# Fantasy Fighter Death Match - Round 7



## Steerpike (Jun 8, 2012)

Vote here; Fantasy Fighter Death Match - CHALLONGE!

This time we have Gilgamesh v. Beowulf. That's interesting, at least!


----------



## Ankari (Jun 9, 2012)

Jaime vs Lan Mandragoran is a great fight.  Something i would love to see.

So is Conan vs Druss the Legend and Aragorn vs Waylander.

Icarium vs Gimli shouldn't be at a 50% split, and this was after I voted for Icarium!  I think people are purposely trying to throw this contest.


----------



## Philip Overby (Jun 9, 2012)

I honestly don't think people are trying to throw it.  They just don't know most of the characters.  Hopefully, this tournament may encourage them to seek out some of these other books.  I know it has for me.  I wouldn't have picked up my copy of Legend again if it wasn't for Druss's appearance.


----------



## Steerpike (Jun 10, 2012)

Weak.

Aragorn over Waylander? In your dreams.

Legolas over the Death Dealer? Right.

Eoywn over Gotrek? LOL.

Raise your hand if you've never read anything other than Lord of the Rings


----------



## Steerpike (Jun 10, 2012)

Phil the Drill said:


> I honestly don't think people are trying to throw it.  They just don't know most of the characters.  Hopefully, this tournament may encourage them to seek out some of these other books.  I know it has for me.  I wouldn't have picked up my copy of Legend again if it wasn't for Druss's appearance.



Actually, I'm starting to wonder at this point.


----------

++++

YOUR TASKS:
1 - In the forum thread about Round 7 of the fighter match, list every matchup Ankari names.
2 - Repeat word for word the part of the Round 7 forum thread from "Icarium vs Gimli" up to and including "Overby (Jun 9, 2012)".

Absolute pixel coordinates
++++

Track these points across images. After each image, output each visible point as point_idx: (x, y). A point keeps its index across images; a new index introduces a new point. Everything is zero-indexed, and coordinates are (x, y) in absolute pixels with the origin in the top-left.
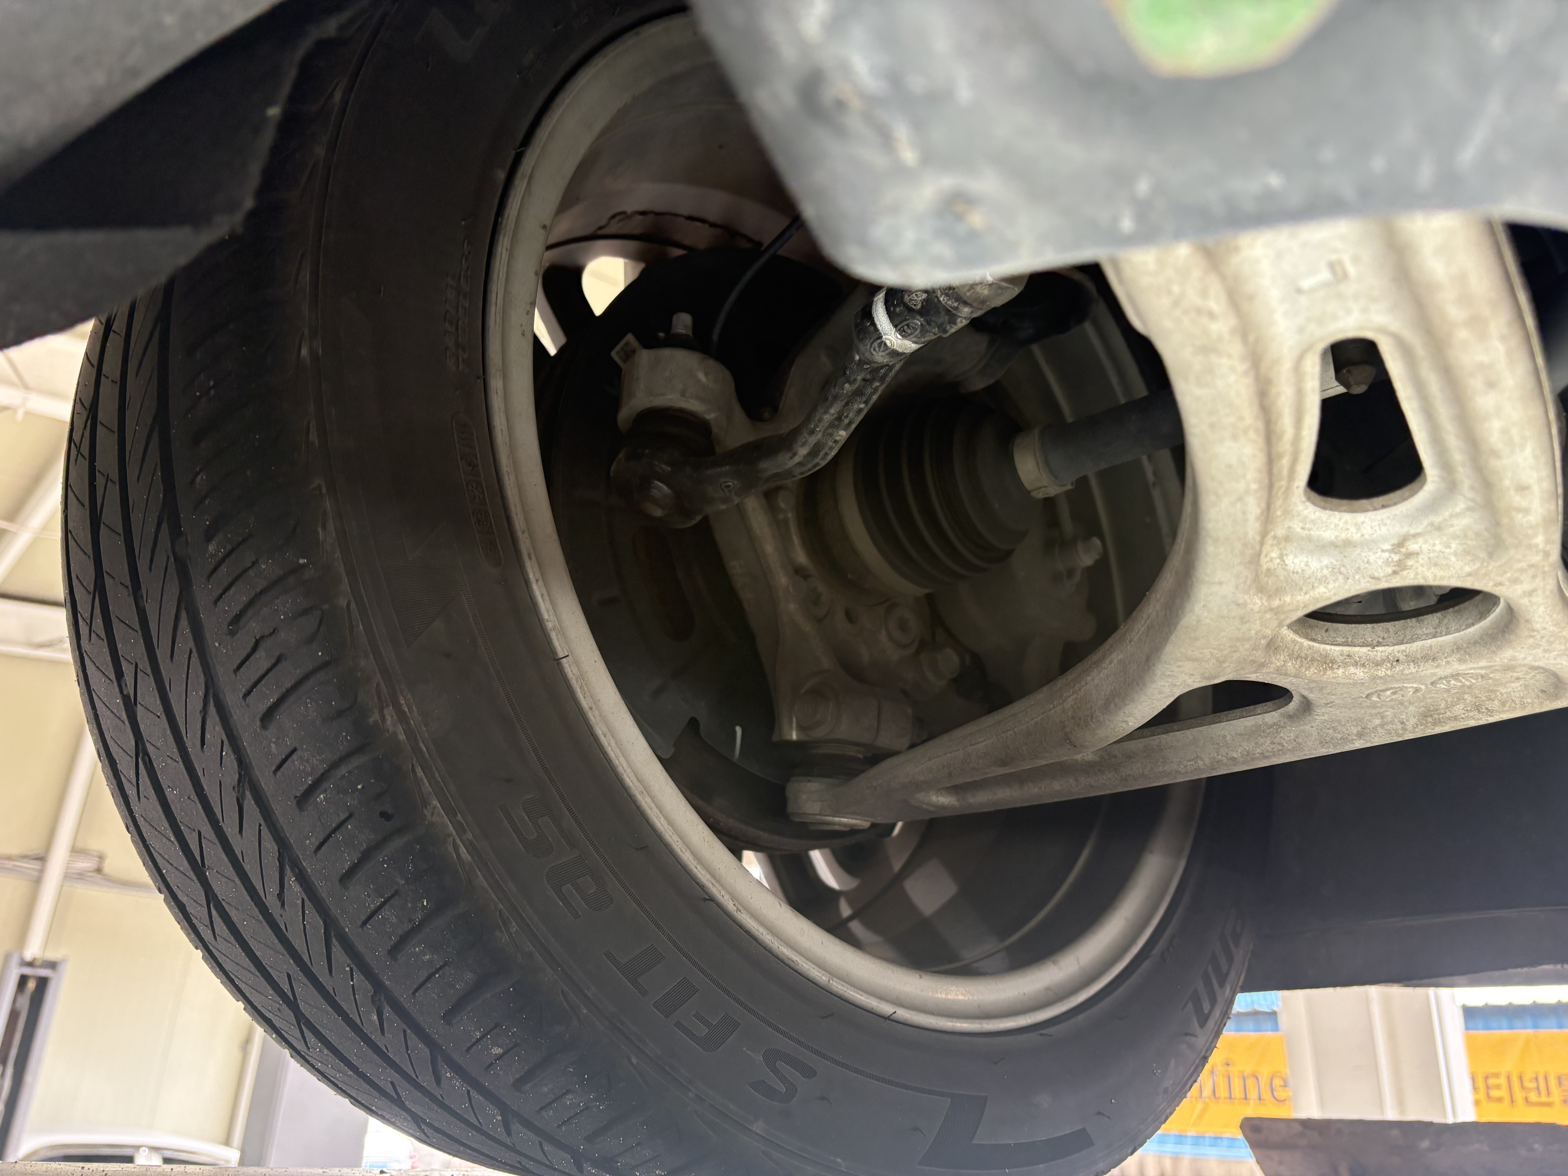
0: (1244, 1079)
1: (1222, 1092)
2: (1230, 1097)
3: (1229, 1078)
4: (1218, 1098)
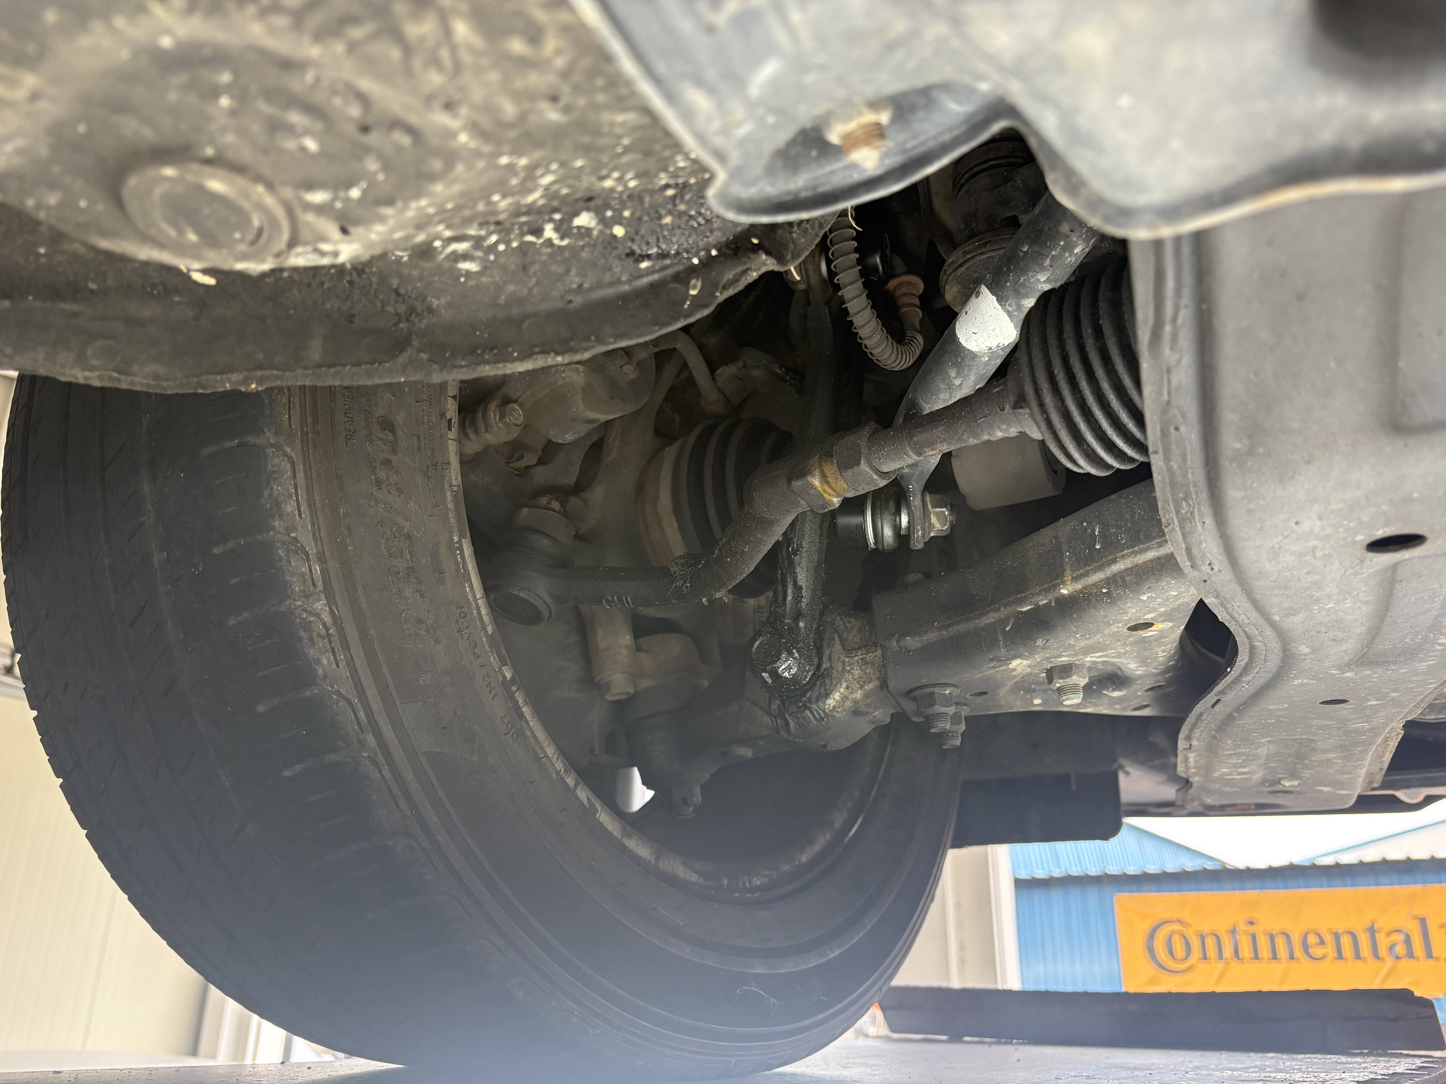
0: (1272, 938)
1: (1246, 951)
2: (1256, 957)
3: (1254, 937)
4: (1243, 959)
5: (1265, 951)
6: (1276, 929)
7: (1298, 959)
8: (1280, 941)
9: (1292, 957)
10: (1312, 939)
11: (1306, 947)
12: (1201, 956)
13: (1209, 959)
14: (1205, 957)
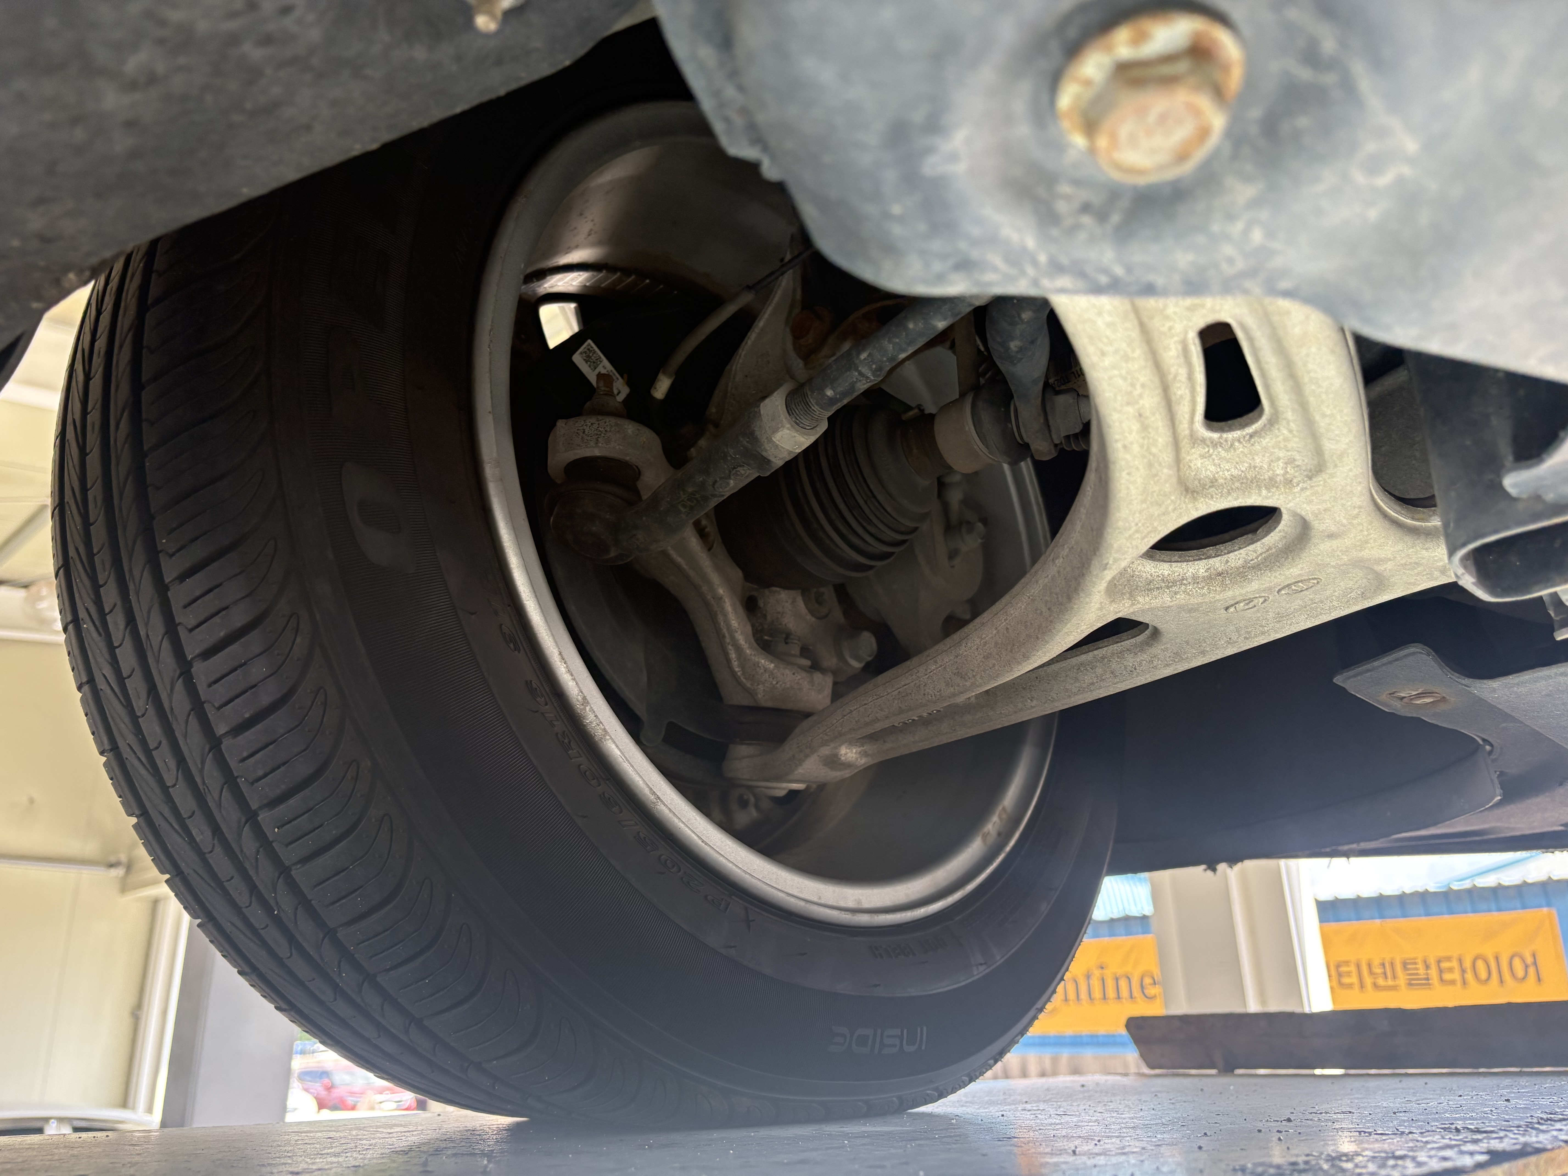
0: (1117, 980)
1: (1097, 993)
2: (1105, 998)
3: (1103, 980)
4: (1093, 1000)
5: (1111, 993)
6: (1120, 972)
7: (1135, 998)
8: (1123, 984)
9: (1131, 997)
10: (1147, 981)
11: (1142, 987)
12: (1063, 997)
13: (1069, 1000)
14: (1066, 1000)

++++

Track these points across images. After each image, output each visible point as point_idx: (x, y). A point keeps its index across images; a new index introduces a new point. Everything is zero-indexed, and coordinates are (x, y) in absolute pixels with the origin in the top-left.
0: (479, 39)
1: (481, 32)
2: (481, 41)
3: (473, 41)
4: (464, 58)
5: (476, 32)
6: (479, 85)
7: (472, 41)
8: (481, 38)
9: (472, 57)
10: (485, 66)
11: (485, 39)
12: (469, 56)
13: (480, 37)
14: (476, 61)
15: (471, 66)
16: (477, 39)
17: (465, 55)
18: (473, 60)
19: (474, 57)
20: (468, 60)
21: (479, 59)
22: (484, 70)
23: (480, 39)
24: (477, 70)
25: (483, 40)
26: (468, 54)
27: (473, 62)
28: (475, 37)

++++

ANSWERS PROVIDED:
1 -
- Jaime vs Lan Mandragoran
- Conan vs Druss the Legend
- Aragorn vs Waylander
- Icarium vs Gimli

2 -
Icarium vs Gimli shouldn't be at a 50% split, and this was after I voted for Icarium!  I think people are purposely trying to throw this contest.


----------



## Philip Overby (Jun 9, 2012)